The user, that was used to connect to the vCenter, was an Active Directory located account. The account were granted administrator privileges root of the vCenter. Switching from an AD located account to Administrator@vsphere.local solved the issue. Next stop: vmware-sts-idmd.log on the vCenter Server appliance. The error found in this log confirmed my theory, that there was an issue with the authentication itself, not an issue with the AD located account.

[2018-07-04T11:59:49.848+02:00 vsphere.local        142f5216-8316-4752-b02c-e02be4154816 INFO ] [VmEventAppender] EventLog: source=[VMware Identity Server], tenant=[vsphere.local], eventid=[USER_NAME_PWD_AUTH_FAILED], level=[ERROR], category=[VMEVENT_CATEGORY_IDM], text=[Failed to authenticate principal [AD\Administrator]. Native platform error [code: 851968][null][null]], detailText=[com.vmware.identity.interop.idm.IdmNativeException: Native platform error [code: 851968][null][null]
[2018-07-04T11:59:49.848+02:00 vsphere.local        142f5216-8316-4752-b02c-e02be4154816 ERROR] [IdentityManager] Failed to authenticate principal [AD\Administrator]. Native platform error [code: 851968][null][null]
com.vmware.identity.interop.idm.IdmNativeException: Native platform error [code: 851968][null][null]

[2018-07-04T12:10:41.603+02:00 vsphere.local        64051ea1-0d7f-453d-8e34-92f0c8c37e77 INFO ] [IdentityManager] Authentication succeeded for user [AD\Administrator] in tenant [vsphere.local] in [37] milliseconds with provider [ad.domain.tld] of type [com.vmware.identity.idm.server.provider.activedirectory.ActiveDirectoryProvider]

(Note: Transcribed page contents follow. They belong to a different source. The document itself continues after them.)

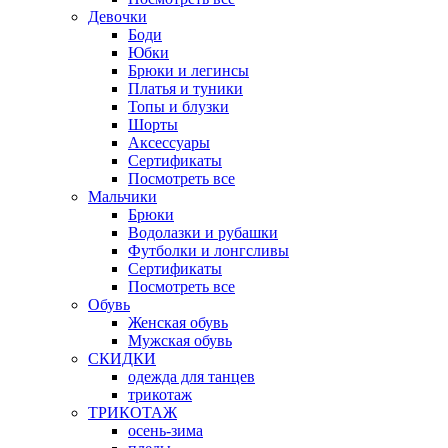
Девочки
Боди
Юбки
Брюки и легинсы
Платья и туники
Топы и блузки
Шорты
Аксессуары
Сертификаты
Посмотреть все
Мальчики
Брюки
Водолазки и рубашки
Футболки и лонгсливы
Сертификаты
Посмотреть все
Обувь
Женская обувь
Мужская обувь
СКИДКИ
одежда для танцев
трикотаж
ТРИКОТАЖ
осень-зима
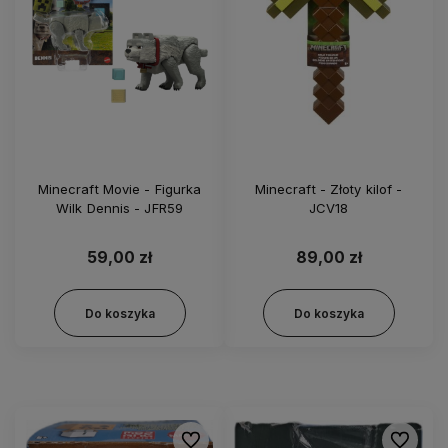
Minecraft Movie - Figurka
Minecraft - Złoty kilof -
Wilk Dennis - JFR59
JCV18
59,00 zł
89,00 zł
Do koszyka
Do koszyka
Do ulubionych
Do ulubi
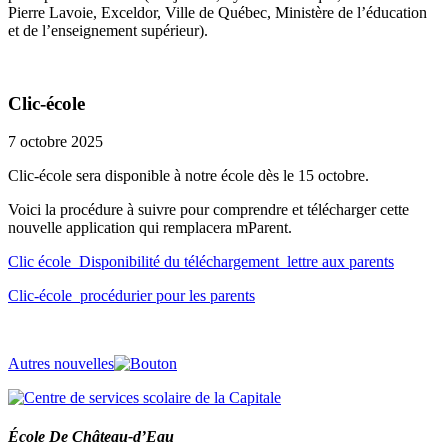
Pierre Lavoie, Exceldor, Ville de Québec, Ministère de l’éducation
et de l’enseignement supérieur).
Clic-école
7 octobre 2025
Clic-école sera disponible à notre école dès le 15 octobre.
Voici la procédure à suivre pour comprendre et télécharger cette
nouvelle application qui remplacera mParent.
Clic école_Disponibilité du téléchargement_lettre aux parents
Clic-école_procédurier pour les parents
Autres nouvelles
École De Château-d’Eau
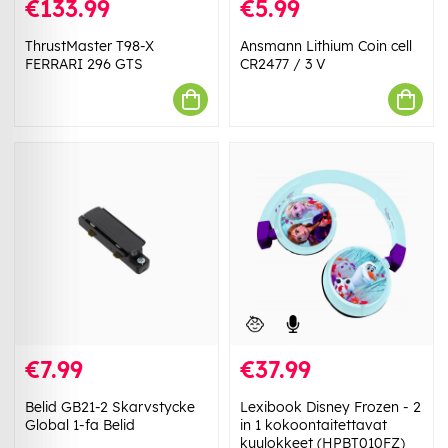
€133.99
€5.99
ThrustMaster T98-X
Ansmann Lithium Coin cell
FERRARI 296 GTS
CR2477 / 3 V
€7.99
€37.99
Belid GB21-2 Skarvstycke
Lexibook Disney Frozen - 2
Global 1-fa Belid
in 1 kokoontaitettavat
kuulokkeet (HPBT010FZ)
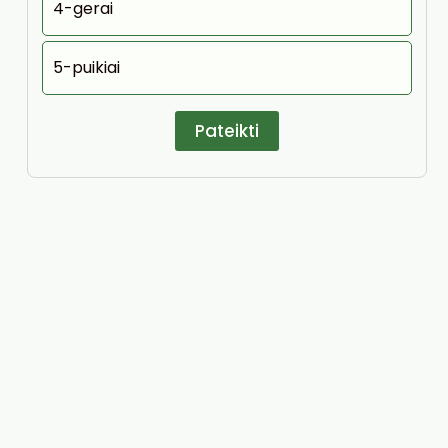
4-gerai
5-puikiai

To make a long story short: Time differences. The vCenter, the ESXi hosts and some servers had the wrong time. vCenter and ESXi hosts were using the Domain Controllers as time source.

This is the ntpq  output of the vCenter. You might notice the jitter values on the right side, both noted in milliseconds.

vcenter:/storage/log/vmware/sso # ntpq
ntpq> peer
     remote           refid      st t when poll reach   delay   offset  jitter
==============================================================================
vmdc2.ad.       192.168.16.11    2 u   53   64  363    0.532  207.553 152007.
vmdc1.ad.       .LOCL.           1 u    2   64  377    0.257  204.559 161964.

After some investigation, the root cause seemed to be a bad DCF77 receiver, which was connected to the domain controller that was hosting the PDC Emulator role. The DCF77 receiver was connected using an USB-2-LAN converter. Instead of using a DCF77 receiver, the customer and I implemented a NTP hierarchy using a valid NTP source on the internet (pool.ntp.org).